* GIVEN RECORDS *
┄┄┄┄┄┄┄┄┄┄

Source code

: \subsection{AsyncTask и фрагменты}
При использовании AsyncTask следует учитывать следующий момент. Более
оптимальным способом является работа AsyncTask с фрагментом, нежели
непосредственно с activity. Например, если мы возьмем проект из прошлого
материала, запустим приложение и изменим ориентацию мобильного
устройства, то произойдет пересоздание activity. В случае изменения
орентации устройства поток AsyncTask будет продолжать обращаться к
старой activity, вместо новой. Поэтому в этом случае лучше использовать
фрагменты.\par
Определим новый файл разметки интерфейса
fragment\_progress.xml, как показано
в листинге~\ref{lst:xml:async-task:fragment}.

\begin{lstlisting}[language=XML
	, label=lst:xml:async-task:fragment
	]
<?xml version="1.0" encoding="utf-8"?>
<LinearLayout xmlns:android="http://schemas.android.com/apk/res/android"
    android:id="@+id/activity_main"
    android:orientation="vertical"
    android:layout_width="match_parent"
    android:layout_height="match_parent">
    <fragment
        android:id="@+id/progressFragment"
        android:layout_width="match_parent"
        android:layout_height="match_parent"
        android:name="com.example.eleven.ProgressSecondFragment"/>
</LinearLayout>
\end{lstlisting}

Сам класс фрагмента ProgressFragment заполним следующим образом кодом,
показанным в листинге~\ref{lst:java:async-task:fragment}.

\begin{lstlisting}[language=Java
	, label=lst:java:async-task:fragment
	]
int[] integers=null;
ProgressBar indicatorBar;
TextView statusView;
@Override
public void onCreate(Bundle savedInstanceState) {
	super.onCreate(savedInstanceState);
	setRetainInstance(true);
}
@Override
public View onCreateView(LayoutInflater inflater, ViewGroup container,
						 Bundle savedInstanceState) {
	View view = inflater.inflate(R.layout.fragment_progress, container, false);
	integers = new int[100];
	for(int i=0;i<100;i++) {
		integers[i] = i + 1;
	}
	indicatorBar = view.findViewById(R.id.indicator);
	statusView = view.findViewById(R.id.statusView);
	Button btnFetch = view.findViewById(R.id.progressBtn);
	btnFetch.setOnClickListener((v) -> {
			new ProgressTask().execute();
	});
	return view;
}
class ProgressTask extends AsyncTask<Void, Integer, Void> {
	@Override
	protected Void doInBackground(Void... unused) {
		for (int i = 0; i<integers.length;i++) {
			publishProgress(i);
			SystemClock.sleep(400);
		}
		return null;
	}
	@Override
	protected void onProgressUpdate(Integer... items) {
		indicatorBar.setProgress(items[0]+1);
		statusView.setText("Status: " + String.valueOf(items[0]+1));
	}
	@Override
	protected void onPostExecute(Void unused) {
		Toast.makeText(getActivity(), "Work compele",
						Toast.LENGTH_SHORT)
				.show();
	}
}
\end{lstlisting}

┄┄┄┄┄┄┄┄┄┄

Each entry above is to be copied out exactly.

Source code

: \subsection{AsyncTask и фрагменты}
При использовании AsyncTask следует учитывать следующий момент. Более
оптимальным способом является работа AsyncTask с фрагментом, нежели
непосредственно с activity. Например, если мы возьмем проект из прошлого
материала, запустим приложение и изменим ориентацию мобильного
устройства, то произойдет пересоздание activity. В случае изменения
орентации устройства поток AsyncTask будет продолжать обращаться к
старой activity, вместо новой. Поэтому в этом случае лучше использовать
фрагменты.\par
Определим новый файл разметки интерфейса
fragment\_progress.xml, как показано
в листинге~\ref{lst:xml:async-task:fragment}.

\begin{lstlisting}[language=XML
	, label=lst:xml:async-task:fragment
	]
<?xml version="1.0" encoding="utf-8"?>
<LinearLayout xmlns:android="http://schemas.android.com/apk/res/android"
    android:id="@+id/activity_main"
    android:orientation="vertical"
    android:layout_width="match_parent"
    android:layout_height="match_parent">
    <fragment
        android:id="@+id/progressFragment"
        android:layout_width="match_parent"
        android:layout_height="match_parent"
        android:name="com.example.eleven.ProgressSecondFragment"/>
</LinearLayout>
\end{lstlisting}

Сам класс фрагмента ProgressFragment заполним следующим образом кодом,
показанным в листинге~\ref{lst:java:async-task:fragment}.

\begin{lstlisting}[language=Java
	, label=lst:java:async-task:fragment
	]
int[] integers=null;
ProgressBar indicatorBar;
TextView statusView;
@Override
public void onCreate(Bundle savedInstanceState) {
	super.onCreate(savedInstanceState);
	setRetainInstance(true);
}
@Override
public View onCreateView(LayoutInflater inflater, ViewGroup container,
						 Bundle savedInstanceState) {
	View view = inflater.inflate(R.layout.fragment_progress, container, false);
	integers = new int[100];
	for(int i=0;i<100;i++) {
		integers[i] = i + 1;
	}
	indicatorBar = view.findViewById(R.id.indicator);
	statusView = view.findViewById(R.id.statusView);
	Button btnFetch = view.findViewById(R.id.progressBtn);
	btnFetch.setOnClickListener((v) -> {
			new ProgressTask().execute();
	});
	return view;
}
class ProgressTask extends AsyncTask<Void, Integer, Void> {
	@Override
	protected Void doInBackground(Void... unused) {
		for (int i = 0; i<integers.length;i++) {
			publishProgress(i);
			SystemClock.sleep(400);
		}
		return null;
	}
	@Override
	protected void onProgressUpdate(Integer... items) {
		indicatorBar.setProgress(items[0]+1);
		statusView.setText("Status: " + String.valueOf(items[0]+1));
	}
	@Override
	protected void onPostExecute(Void unused) {
		Toast.makeText(getActivity(), "Work compele",
						Toast.LENGTH_SHORT)
				.show();
	}
}
\end{lstlisting}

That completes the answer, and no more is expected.